▸ **TASK PROMPT**
Leave out all pictures. Return exactly the lines from the top of the material through the line containing "Fax: (859) 252-1545".

▸ **DATA SHOWN**
###
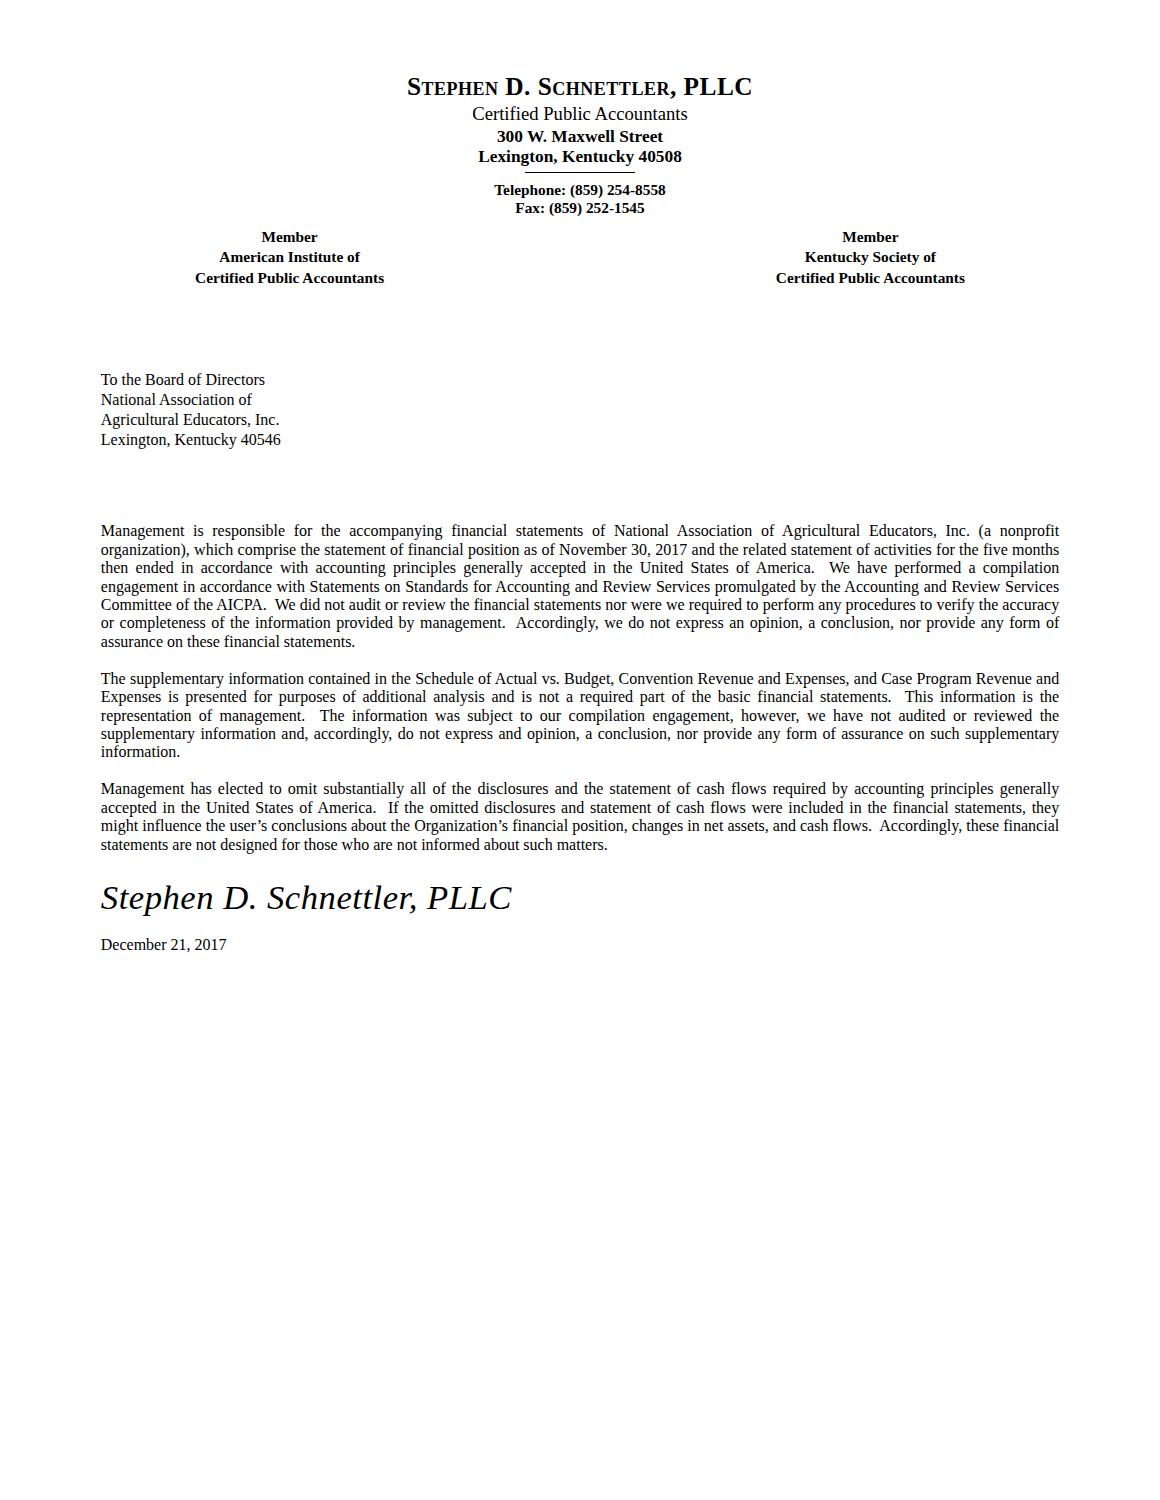Stephen D. Schnettler, PLLC
Certified Public Accountants
300 W. Maxwell Street
Lexington, Kentucky 40508
Telephone: (859) 254-8558
Fax: (859) 252-1545
| Member American Institute of Certified Public Accountants | | Member Kentucky Society of Certified Public Accountants |
To the Board of Directors
National Association of
Agricultural Educators, Inc.
Lexington, Kentucky 40546
Management is responsible for the accompanying financial statements of National Association of Agricultural Educators, Inc. (a nonprofit organization), which comprise the statement of financial position as of November 30, 2017 and the related statement of activities for the five months then ended in accordance with accounting principles generally accepted in the United States of America. We have performed a compilation engagement in accordance with Statements on Standards for Accounting and Review Services promulgated by the Accounting and Review Services Committee of the AICPA. We did not audit or review the financial statements nor were we required to perform any procedures to verify the accuracy or completeness of the information provided by management. Accordingly, we do not express an opinion, a conclusion, nor provide any form of assurance on these financial statements.
The supplementary information contained in the Schedule of Actual vs. Budget, Convention Revenue and Expenses, and Case Program Revenue and Expenses is presented for purposes of additional analysis and is not a required part of the basic financial statements. This information is the representation of management. The information was subject to our compilation engagement, however, we have not audited or reviewed the supplementary information and, accordingly, do not express and opinion, a conclusion, nor provide any form of assurance on such supplementary information.
Management has elected to omit substantially all of the disclosures and the statement of cash flows required by accounting principles generally accepted in the United States of America. If the omitted disclosures and statement of cash flows were included in the financial statements, they might influence the user’s conclusions about the Organization’s financial position, changes in net assets, and cash flows. Accordingly, these financial statements are not designed for those who are not informed about such matters.
Stephen D. Schnettler, PLLC
December 21, 2017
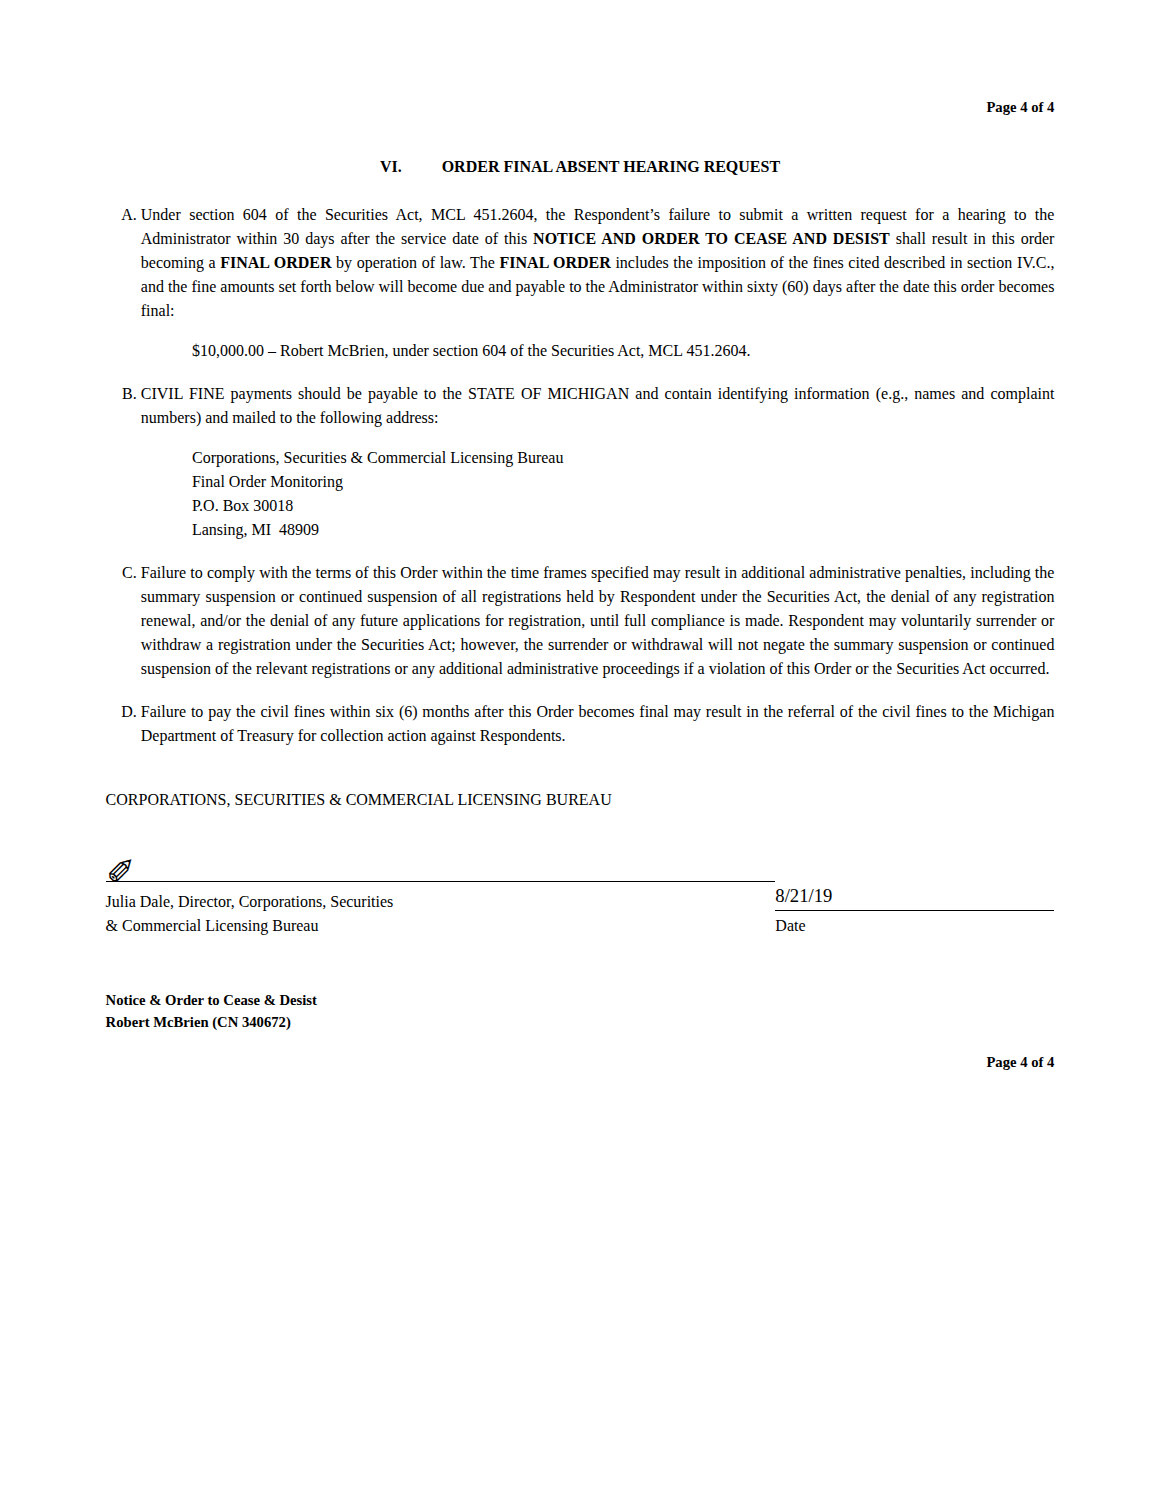Page 4 of 4
VI. ORDER FINAL ABSENT HEARING REQUEST
Under section 604 of the Securities Act, MCL 451.2604, the Respondent’s failure to submit a written request for a hearing to the Administrator within 30 days after the service date of this NOTICE AND ORDER TO CEASE AND DESIST shall result in this order becoming a FINAL ORDER by operation of law. The FINAL ORDER includes the imposition of the fines cited described in section IV.C., and the fine amounts set forth below will become due and payable to the Administrator within sixty (60) days after the date this order becomes final:
$10,000.00 – Robert McBrien, under section 604 of the Securities Act, MCL 451.2604.
CIVIL FINE payments should be payable to the STATE OF MICHIGAN and contain identifying information (e.g., names and complaint numbers) and mailed to the following address:
Corporations, Securities & Commercial Licensing Bureau
Final Order Monitoring
P.O. Box 30018
Lansing, MI 48909
Failure to comply with the terms of this Order within the time frames specified may result in additional administrative penalties, including the summary suspension or continued suspension of all registrations held by Respondent under the Securities Act, the denial of any registration renewal, and/or the denial of any future applications for registration, until full compliance is made. Respondent may voluntarily surrender or withdraw a registration under the Securities Act; however, the surrender or withdrawal will not negate the summary suspension or continued suspension of the relevant registrations or any additional administrative proceedings if a violation of this Order or the Securities Act occurred.
Failure to pay the civil fines within six (6) months after this Order becomes final may result in the referral of the civil fines to the Michigan Department of Treasury for collection action against Respondents.
CORPORATIONS, SECURITIES & COMMERCIAL LICENSING BUREAU
✐
| Julia Dale, Director, Corporations, Securities & Commercial Licensing Bureau | 8/21/19 Date |
Notice & Order to Cease & Desist
Robert McBrien (CN 340672)
Page 4 of 4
###
▸ **OUTPUT FOR THIS TASK**
Stephen D. Schnettler, PLLC
Certified Public Accountants
300 W. Maxwell Street
Lexington, Kentucky 40508
Telephone: (859) 254-8558
Fax: (859) 252-1545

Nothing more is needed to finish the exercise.